#### [STATED TASK]
Recast every line of the listing below as a Markdown table with two columns, Row and Line. Number the rows and omit blank lines.

>>>>>

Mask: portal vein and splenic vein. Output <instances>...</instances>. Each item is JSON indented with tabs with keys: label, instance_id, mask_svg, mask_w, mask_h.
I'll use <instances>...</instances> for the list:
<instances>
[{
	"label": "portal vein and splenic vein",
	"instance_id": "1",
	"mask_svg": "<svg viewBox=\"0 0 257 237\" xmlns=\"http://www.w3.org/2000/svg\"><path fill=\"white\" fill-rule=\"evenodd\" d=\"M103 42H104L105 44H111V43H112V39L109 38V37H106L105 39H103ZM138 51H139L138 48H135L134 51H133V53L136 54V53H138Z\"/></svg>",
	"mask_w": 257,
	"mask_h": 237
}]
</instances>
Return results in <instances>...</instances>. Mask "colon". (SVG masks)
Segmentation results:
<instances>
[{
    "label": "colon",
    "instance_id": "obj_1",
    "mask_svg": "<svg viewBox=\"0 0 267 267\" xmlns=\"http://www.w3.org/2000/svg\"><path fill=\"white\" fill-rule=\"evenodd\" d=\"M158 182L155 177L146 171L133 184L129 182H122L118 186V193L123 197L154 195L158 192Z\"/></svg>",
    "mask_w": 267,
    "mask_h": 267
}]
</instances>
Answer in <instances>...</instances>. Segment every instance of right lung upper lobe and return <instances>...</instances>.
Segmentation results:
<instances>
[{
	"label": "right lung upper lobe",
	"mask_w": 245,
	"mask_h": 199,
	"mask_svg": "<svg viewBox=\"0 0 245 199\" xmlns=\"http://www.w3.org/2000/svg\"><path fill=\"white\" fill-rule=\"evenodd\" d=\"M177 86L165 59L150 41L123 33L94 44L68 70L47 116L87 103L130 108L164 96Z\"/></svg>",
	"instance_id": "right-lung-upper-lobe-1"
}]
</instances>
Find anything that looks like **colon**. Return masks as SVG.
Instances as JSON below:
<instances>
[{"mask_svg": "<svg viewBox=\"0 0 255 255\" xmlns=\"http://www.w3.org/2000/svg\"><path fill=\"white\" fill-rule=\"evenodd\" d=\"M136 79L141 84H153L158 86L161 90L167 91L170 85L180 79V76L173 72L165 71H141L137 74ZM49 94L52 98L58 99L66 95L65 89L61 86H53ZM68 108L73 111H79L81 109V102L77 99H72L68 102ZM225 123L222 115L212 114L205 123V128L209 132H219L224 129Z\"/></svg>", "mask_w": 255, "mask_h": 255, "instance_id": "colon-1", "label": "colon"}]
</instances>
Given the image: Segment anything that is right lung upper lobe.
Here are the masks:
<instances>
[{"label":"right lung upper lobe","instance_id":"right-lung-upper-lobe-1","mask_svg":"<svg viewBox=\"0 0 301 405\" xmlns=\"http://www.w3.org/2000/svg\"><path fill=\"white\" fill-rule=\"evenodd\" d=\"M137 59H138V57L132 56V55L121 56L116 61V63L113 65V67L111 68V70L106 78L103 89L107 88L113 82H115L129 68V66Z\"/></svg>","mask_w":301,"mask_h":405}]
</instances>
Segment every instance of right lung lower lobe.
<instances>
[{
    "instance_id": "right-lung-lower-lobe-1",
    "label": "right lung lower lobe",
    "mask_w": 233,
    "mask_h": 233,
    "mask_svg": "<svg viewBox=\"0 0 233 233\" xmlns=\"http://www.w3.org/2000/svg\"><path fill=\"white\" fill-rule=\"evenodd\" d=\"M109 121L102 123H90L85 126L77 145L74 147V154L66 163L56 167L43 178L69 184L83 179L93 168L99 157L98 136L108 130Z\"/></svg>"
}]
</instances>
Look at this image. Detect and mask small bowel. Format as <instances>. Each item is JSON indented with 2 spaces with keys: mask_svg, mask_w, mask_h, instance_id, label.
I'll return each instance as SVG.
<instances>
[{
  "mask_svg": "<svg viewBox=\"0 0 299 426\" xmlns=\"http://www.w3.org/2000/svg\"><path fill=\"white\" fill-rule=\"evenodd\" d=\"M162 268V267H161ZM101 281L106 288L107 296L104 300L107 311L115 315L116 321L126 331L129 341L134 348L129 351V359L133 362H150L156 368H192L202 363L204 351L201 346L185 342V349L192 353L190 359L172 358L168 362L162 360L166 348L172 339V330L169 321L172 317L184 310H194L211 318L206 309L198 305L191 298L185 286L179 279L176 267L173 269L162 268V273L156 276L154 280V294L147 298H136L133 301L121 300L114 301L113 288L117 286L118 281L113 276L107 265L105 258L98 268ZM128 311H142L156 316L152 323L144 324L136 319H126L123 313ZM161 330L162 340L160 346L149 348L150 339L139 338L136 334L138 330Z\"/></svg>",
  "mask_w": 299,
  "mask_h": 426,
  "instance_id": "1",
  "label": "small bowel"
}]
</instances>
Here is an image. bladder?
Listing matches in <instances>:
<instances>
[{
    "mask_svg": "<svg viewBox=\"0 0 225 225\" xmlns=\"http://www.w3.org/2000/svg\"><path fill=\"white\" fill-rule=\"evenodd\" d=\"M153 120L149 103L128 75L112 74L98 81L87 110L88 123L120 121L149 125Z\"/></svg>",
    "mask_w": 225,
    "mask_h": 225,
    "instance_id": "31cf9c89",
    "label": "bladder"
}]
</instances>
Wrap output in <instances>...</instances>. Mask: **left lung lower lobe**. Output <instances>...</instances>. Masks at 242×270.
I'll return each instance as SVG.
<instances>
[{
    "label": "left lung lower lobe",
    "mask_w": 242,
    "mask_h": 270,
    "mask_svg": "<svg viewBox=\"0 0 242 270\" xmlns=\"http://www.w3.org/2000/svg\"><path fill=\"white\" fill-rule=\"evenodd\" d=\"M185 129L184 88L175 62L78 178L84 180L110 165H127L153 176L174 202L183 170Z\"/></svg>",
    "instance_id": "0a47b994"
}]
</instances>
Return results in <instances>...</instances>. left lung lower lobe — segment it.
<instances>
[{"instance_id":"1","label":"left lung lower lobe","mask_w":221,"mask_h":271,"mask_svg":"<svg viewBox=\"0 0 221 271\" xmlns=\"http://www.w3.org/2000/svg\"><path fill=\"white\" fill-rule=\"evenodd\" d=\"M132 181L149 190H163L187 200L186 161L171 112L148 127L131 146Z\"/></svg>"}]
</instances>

<<<<<

#### [RESPONSE]
| Row | Line |
|---|---|
| 1 | Mask: portal vein and splenic vein. Output <instances>...</instances>. Each item is JSON indented with tabs with keys: label, instance_id, mask_svg, mask_w, mask_h. |
| 2 | I'll use <instances>...</instances> for the list: |
| 3 | <instances> |
| 4 | [{ |
| 5 | 	"label": "portal vein and splenic vein", |
| 6 | 	"instance_id": "1", |
| 7 | 	"mask_svg": "<svg viewBox=\"0 0 257 237\" xmlns=\"http://www.w3.org/2000/svg\"><path fill=\"white\" fill-rule=\"evenodd\" d=\"M103 42H104L105 44H111V43H112V39L109 38V37H106L105 39H103ZM138 51H139L138 48H135L134 51H133V53L136 54V53H138Z\"/></svg>", |
| 8 | 	"mask_w": 257, |
| 9 | 	"mask_h": 237 |
| 10 | }] |
| 11 | </instances> |
| 12 | Return results in <instances>...</instances>. Mask "colon". (SVG masks) |
| 13 | Segmentation results: |
| 14 | <instances> |
| 15 | [{ |
| 16 |     "label": "colon", |
| 17 |     "instance_id": "obj_1", |
| 18 |     "mask_svg": "<svg viewBox=\"0 0 267 267\" xmlns=\"http://www.w3.org/2000/svg\"><path fill=\"white\" fill-rule=\"evenodd\" d=\"M158 182L155 177L146 171L133 184L129 182H122L118 186V193L123 197L154 195L158 192Z\"/></svg>", |
| 19 |     "mask_w": 267, |
| 20 |     "mask_h": 267 |
| 21 | }] |
| 22 | </instances> |
| 23 | Answer in <instances>...</instances>. Segment every instance of right lung upper lobe and return <instances>...</instances>. |
| 24 | Segmentation results: |
| 25 | <instances> |
| 26 | [{ |
| 27 | 	"label": "right lung upper lobe", |
| 28 | 	"mask_w": 245, |
| 29 | 	"mask_h": 199, |
| 30 | 	"mask_svg": "<svg viewBox=\"0 0 245 199\" xmlns=\"http://www.w3.org/2000/svg\"><path fill=\"white\" fill-rule=\"evenodd\" d=\"M177 86L165 59L150 41L123 33L94 44L68 70L47 116L87 103L130 108L164 96Z\"/></svg>", |
| 31 | 	"instance_id": "right-lung-upper-lobe-1" |
| 32 | }] |
| 33 | </instances> |
| 34 | Find anything that looks like **colon**. Return masks as SVG. |
| 35 | Instances as JSON below: |
| 36 | <instances> |
| 37 | [{"mask_svg": "<svg viewBox=\"0 0 255 255\" xmlns=\"http://www.w3.org/2000/svg\"><path fill=\"white\" fill-rule=\"evenodd\" d=\"M136 79L141 84H153L158 86L161 90L167 91L170 85L180 79V76L173 72L165 71H141L137 74ZM49 94L52 98L58 99L66 95L65 89L61 86H53ZM68 108L73 111H79L81 109V102L77 99H72L68 102ZM225 123L222 115L212 114L205 123V128L209 132H219L224 129Z\"/></svg>", "mask_w": 255, "mask_h": 255, "instance_id": "colon-1", "label": "colon"}] |
| 38 | </instances> |
| 39 | Given the image: Segment anything that is right lung upper lobe. |
| 40 | Here are the masks: |
| 41 | <instances> |
| 42 | [{"label":"right lung upper lobe","instance_id":"right-lung-upper-lobe-1","mask_svg":"<svg viewBox=\"0 0 301 405\" xmlns=\"http://www.w3.org/2000/svg\"><path fill=\"white\" fill-rule=\"evenodd\" d=\"M137 59H138V57L132 56V55L121 56L116 61V63L113 65V67L111 68V70L106 78L103 89L107 88L113 82H115L129 68V66Z\"/></svg>","mask_w":301,"mask_h":405}] |
| 43 | </instances> |
| 44 | Segment every instance of right lung lower lobe. |
| 45 | <instances> |
| 46 | [{ |
| 47 |     "instance_id": "right-lung-lower-lobe-1", |
| 48 |     "label": "right lung lower lobe", |
| 49 |     "mask_w": 233, |
| 50 |     "mask_h": 233, |
| 51 |     "mask_svg": "<svg viewBox=\"0 0 233 233\" xmlns=\"http://www.w3.org/2000/svg\"><path fill=\"white\" fill-rule=\"evenodd\" d=\"M109 121L102 123H90L85 126L77 145L74 147V154L66 163L56 167L43 178L69 184L83 179L93 168L99 157L98 136L108 130Z\"/></svg>" |
| 52 | }] |
| 53 | </instances> |
| 54 | Look at this image. Detect and mask small bowel. Format as <instances>. Each item is JSON indented with 2 spaces with keys: mask_svg, mask_w, mask_h, instance_id, label. |
| 55 | I'll return each instance as SVG. |
| 56 | <instances> |
| 57 | [{ |
| 58 |   "mask_svg": "<svg viewBox=\"0 0 299 426\" xmlns=\"http://www.w3.org/2000/svg\"><path fill=\"white\" fill-rule=\"evenodd\" d=\"M162 268V267H161ZM101 281L106 288L107 296L104 300L107 311L115 315L116 321L126 331L129 341L134 348L129 351V359L133 362H150L156 368H192L202 363L204 351L201 346L185 342V349L192 353L190 359L172 358L168 362L162 360L166 348L172 339V330L169 321L172 317L184 310H194L211 318L206 309L198 305L191 298L185 286L179 279L176 267L173 269L162 268V273L156 276L154 280V294L147 298H136L133 301L121 300L114 301L113 288L117 286L118 281L113 276L107 265L105 258L98 268ZM128 311H142L156 316L152 323L144 324L136 319H126L123 313ZM161 330L162 340L160 346L149 348L150 339L139 338L136 334L138 330Z\"/></svg>", |
| 59 |   "mask_w": 299, |
| 60 |   "mask_h": 426, |
| 61 |   "instance_id": "1", |
| 62 |   "label": "small bowel" |
| 63 | }] |
| 64 | </instances> |
| 65 | Here is an image. bladder? |
| 66 | Listing matches in <instances>: |
| 67 | <instances> |
| 68 | [{ |
| 69 |     "mask_svg": "<svg viewBox=\"0 0 225 225\" xmlns=\"http://www.w3.org/2000/svg\"><path fill=\"white\" fill-rule=\"evenodd\" d=\"M153 120L149 103L128 75L112 74L98 81L87 110L88 123L120 121L149 125Z\"/></svg>", |
| 70 |     "mask_w": 225, |
| 71 |     "mask_h": 225, |
| 72 |     "instance_id": "31cf9c89", |
| 73 |     "label": "bladder" |
| 74 | }] |
| 75 | </instances> |
| 76 | Wrap output in <instances>...</instances>. Mask: **left lung lower lobe**. Output <instances>...</instances>. Masks at 242×270. |
| 77 | I'll return each instance as SVG. |
| 78 | <instances> |
| 79 | [{ |
| 80 |     "label": "left lung lower lobe", |
| 81 |     "mask_w": 242, |
| 82 |     "mask_h": 270, |
| 83 |     "mask_svg": "<svg viewBox=\"0 0 242 270\" xmlns=\"http://www.w3.org/2000/svg\"><path fill=\"white\" fill-rule=\"evenodd\" d=\"M185 129L184 88L175 62L78 178L84 180L110 165H127L153 176L174 202L183 170Z\"/></svg>", |
| 84 |     "instance_id": "0a47b994" |
| 85 | }] |
| 86 | </instances> |
| 87 | Return results in <instances>...</instances>. left lung lower lobe — segment it. |
| 88 | <instances> |
| 89 | [{"instance_id":"1","label":"left lung lower lobe","mask_w":221,"mask_h":271,"mask_svg":"<svg viewBox=\"0 0 221 271\" xmlns=\"http://www.w3.org/2000/svg\"><path fill=\"white\" fill-rule=\"evenodd\" d=\"M132 181L149 190H163L187 200L186 161L171 112L148 127L131 146Z\"/></svg>"}] |
| 90 | </instances> |